I say that after sitting in on the press conference with the tone-deaf Groh, who seems to think that he just lost to the Miami Dolphins, but next week a win against the Buffalo Bills will get things back on an even keel.

“We were hoping this game would be a lot smoother than it was. They had a very good plan, and we didn’t execute very well. Hopefully, now that we’ve played against some competition, we’ll have a chance to move forward with it,” an almost-nonsensical Groh said after what by all accounts should have been a much, much worse loss than it was, considering that Pate missed three very makeable field goals in the first half, and Tribe quarterback R.J. Archer overshot two wide-open receivers downfield on plays that would have been easy scores had he been able to connect.

That, and the fact that the first of Virginia’s two scores, a 34-yard run by Hall on UVa.’s first possession of the game, came on a scramble that was Vic Hall being a great athlete more than it had anything to do with Virginia running a good offensive series, and this one had the makings of 39-7 shellacking all over it.

Case in point: Virginia put together only one sustained drive, a 10-play, 82-yard scoring march that culminated with an 8-yard Sewell TD run that gave the ‘Hoos a 14-7 lead midway through the second quarter.

UVa.’s next three possessions ended in turnovers, and from there it was punt, punt, punt, turnover on downs, fumble, PickSix, turnover on downs.

This one was a beatdown, folks.

I wrote on our in-game blog that UVa. might be competitive in the CAA this year. I take it back now. After reading about how Richmond dominated Duke at Duke in a 24-16 win, I’m not sure UVa.or Duke could finish in the first division in the CAA.

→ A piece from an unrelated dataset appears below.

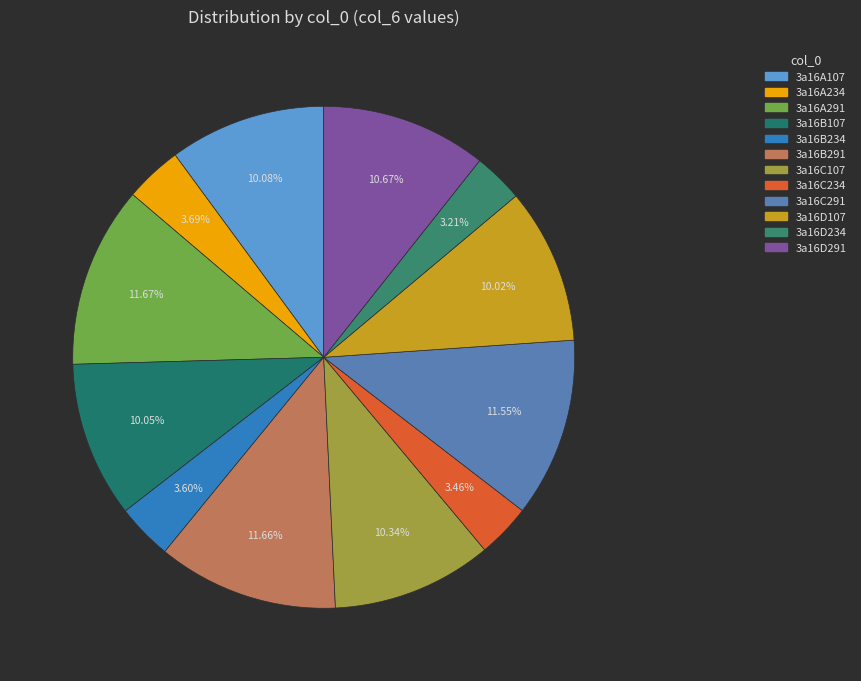

Does any single category account for the majority?

No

Sad thing for Virginia fans is that Groh, when he is shown the door in the next couple of weeks, will be leaving the cupboard so bare that it will take his successor four or five years to make Virginia competitive in the ACC.

Considering what he was handed when he was given the keys to the UVa. football program in 2001, he ought to write the Virginia Athletics Foundation a refund check that starts with a single-digit number and ends with six zeroes just to make amends.